Copy out the entries below exactly as they stand, but only from the line containing "of innovation" through the line containing "not something that".

########################################

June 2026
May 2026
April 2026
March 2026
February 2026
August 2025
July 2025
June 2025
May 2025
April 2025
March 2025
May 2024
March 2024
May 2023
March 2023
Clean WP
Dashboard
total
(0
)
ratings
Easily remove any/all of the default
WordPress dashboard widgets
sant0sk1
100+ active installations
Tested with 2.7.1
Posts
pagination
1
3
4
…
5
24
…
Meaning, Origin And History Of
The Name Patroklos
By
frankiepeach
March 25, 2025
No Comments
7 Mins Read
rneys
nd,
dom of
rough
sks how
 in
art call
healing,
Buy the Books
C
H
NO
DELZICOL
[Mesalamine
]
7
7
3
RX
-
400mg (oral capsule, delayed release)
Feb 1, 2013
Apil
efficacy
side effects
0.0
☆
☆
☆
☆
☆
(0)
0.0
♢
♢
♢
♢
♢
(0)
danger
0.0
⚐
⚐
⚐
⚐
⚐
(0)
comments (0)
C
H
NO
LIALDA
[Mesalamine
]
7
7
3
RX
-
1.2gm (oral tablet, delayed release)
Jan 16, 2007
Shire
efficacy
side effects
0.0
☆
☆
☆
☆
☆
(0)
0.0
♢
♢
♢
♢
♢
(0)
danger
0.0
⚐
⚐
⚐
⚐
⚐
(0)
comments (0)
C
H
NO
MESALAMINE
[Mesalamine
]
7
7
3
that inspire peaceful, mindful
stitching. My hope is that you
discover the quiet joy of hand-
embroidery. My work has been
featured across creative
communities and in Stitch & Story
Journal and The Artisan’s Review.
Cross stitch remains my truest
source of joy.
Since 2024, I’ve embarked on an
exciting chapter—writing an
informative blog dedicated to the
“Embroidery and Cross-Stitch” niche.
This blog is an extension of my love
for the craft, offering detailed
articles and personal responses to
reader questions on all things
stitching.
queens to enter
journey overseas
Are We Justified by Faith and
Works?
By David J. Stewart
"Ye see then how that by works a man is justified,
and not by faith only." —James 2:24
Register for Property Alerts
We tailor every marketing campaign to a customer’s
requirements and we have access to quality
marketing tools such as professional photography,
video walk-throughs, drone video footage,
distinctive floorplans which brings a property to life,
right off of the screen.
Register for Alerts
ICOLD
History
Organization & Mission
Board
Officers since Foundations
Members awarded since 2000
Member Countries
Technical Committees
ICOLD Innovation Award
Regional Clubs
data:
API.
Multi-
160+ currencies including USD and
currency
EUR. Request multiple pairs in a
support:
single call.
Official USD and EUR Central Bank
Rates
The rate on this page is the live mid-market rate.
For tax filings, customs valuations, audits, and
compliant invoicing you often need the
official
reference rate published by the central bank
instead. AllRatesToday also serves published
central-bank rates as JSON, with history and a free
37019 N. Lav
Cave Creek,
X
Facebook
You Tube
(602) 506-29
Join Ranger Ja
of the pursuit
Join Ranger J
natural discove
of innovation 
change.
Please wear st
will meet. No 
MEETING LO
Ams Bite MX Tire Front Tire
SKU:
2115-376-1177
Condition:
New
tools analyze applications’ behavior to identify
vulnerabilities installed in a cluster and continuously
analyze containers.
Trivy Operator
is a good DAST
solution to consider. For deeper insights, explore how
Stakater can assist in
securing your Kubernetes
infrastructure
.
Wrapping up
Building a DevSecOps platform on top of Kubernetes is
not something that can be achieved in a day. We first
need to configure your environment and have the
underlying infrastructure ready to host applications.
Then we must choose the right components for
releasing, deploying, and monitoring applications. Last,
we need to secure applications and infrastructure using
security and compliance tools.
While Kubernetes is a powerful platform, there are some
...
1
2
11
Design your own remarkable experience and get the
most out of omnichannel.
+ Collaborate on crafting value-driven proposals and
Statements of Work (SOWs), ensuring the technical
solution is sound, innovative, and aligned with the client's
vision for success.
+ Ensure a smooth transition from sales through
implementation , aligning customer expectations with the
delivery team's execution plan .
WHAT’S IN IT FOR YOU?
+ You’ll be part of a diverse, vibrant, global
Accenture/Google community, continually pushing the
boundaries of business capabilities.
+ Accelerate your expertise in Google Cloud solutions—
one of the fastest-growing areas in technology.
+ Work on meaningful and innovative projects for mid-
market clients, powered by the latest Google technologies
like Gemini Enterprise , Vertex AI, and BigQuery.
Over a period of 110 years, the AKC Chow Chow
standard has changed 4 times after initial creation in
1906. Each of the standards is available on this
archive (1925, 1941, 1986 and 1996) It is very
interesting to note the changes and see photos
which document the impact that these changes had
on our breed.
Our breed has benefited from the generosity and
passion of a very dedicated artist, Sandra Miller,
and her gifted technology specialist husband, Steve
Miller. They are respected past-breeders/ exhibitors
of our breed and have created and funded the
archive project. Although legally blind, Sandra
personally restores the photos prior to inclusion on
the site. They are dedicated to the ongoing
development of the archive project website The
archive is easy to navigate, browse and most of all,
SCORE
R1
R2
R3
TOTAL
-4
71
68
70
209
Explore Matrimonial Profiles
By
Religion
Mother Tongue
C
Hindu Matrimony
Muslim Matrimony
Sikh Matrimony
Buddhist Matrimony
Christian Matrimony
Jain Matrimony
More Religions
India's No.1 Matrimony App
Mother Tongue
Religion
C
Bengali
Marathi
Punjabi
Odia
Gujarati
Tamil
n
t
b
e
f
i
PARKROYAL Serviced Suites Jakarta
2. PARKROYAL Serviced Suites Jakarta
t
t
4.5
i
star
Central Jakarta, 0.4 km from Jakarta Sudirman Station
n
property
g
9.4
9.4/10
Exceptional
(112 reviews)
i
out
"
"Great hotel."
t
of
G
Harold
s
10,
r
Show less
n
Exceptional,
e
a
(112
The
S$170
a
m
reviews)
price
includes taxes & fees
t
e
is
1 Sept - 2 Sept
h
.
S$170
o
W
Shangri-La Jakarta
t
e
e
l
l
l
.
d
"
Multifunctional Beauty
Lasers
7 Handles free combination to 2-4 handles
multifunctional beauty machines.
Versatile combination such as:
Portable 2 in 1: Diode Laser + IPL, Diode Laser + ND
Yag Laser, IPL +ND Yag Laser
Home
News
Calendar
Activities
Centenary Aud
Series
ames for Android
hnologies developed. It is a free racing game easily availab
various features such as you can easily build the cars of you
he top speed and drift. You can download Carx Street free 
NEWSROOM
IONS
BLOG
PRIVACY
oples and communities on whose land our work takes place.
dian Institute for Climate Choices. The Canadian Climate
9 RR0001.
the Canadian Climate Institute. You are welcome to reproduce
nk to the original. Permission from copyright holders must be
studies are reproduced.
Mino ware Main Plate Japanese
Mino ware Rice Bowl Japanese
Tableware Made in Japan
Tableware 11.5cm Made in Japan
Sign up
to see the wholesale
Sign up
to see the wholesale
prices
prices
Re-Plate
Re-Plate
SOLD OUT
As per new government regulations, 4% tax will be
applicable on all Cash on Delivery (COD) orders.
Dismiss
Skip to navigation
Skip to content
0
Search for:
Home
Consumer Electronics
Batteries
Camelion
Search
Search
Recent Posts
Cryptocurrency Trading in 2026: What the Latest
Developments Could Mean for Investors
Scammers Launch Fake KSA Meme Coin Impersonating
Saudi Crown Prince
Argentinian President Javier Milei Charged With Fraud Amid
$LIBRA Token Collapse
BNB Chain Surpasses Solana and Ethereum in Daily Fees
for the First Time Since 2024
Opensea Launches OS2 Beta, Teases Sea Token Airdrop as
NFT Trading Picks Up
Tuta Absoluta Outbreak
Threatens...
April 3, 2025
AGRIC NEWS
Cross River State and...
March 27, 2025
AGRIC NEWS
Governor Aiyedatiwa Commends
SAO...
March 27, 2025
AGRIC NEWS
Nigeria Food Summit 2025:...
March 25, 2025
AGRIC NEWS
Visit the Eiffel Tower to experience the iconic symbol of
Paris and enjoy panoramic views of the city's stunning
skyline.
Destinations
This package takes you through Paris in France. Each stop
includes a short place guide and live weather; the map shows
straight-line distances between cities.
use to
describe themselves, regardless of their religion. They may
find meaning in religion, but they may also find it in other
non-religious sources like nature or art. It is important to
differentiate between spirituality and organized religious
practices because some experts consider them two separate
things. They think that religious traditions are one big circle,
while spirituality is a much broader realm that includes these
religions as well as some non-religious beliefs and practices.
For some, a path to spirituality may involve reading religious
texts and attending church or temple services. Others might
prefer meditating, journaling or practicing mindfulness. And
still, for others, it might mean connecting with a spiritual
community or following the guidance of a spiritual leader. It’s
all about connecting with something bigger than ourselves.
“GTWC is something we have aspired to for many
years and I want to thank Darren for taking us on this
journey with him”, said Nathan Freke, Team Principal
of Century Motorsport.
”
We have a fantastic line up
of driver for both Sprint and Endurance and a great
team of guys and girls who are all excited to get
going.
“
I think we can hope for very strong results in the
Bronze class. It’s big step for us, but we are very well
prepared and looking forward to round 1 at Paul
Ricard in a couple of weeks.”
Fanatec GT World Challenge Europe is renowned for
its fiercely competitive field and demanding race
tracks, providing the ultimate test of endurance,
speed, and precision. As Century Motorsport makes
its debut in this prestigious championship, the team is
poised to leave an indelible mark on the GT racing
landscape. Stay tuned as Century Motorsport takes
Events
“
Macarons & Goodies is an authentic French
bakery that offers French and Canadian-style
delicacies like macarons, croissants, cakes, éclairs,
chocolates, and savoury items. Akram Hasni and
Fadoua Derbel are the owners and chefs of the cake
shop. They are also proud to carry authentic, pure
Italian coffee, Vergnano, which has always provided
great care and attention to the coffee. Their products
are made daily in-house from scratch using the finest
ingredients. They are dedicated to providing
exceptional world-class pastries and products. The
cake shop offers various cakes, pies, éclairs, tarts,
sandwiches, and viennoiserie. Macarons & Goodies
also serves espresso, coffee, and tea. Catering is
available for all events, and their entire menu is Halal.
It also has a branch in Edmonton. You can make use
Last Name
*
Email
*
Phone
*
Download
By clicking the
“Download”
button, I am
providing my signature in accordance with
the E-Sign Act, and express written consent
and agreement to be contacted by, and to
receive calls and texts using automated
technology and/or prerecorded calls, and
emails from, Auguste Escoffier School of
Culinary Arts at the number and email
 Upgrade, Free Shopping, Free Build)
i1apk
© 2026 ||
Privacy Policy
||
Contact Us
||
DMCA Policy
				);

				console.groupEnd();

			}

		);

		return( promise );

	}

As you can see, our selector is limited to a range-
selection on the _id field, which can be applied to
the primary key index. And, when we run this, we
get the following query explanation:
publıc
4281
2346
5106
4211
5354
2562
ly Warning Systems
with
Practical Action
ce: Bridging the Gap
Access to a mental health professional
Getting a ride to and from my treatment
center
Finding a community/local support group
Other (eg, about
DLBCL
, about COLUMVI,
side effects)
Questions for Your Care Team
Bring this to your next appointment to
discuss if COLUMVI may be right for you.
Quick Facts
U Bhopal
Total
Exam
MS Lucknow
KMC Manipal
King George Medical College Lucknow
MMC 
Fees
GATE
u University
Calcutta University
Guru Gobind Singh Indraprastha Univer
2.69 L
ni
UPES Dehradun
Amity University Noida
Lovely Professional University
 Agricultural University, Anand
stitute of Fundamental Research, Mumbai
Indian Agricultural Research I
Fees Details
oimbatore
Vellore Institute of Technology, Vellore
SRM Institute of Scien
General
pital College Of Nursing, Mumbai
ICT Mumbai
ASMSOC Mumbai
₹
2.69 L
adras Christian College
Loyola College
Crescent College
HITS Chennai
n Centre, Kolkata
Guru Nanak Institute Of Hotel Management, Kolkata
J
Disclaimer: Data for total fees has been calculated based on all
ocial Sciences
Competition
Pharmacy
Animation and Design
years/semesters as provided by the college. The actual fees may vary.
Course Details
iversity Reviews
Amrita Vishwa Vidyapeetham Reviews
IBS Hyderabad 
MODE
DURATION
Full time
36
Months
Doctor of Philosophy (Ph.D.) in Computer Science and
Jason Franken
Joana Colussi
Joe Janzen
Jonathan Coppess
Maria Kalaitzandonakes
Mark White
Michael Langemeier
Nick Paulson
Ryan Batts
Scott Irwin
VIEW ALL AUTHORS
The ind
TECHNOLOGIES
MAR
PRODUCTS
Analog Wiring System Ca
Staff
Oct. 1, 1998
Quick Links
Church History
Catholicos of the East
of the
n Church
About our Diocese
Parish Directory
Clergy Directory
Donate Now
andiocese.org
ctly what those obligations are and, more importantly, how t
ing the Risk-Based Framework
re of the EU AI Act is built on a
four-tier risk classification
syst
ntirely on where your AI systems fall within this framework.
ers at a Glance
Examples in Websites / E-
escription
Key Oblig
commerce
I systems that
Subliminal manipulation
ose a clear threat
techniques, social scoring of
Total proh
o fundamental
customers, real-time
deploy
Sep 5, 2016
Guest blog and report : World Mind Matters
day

########################################

• _TASK RESULT_:
of innovation 
change.
Please wear st
will meet. No 
MEETING LO
Ams Bite MX Tire Front Tire
SKU:
2115-376-1177
Condition:
New
tools analyze applications’ behavior to identify
vulnerabilities installed in a cluster and continuously
analyze containers.
Trivy Operator
is a good DAST
solution to consider. For deeper insights, explore how
Stakater can assist in
securing your Kubernetes
infrastructure
.
Wrapping up
Building a DevSecOps platform on top of Kubernetes is
not something that can be achieved in a day. We first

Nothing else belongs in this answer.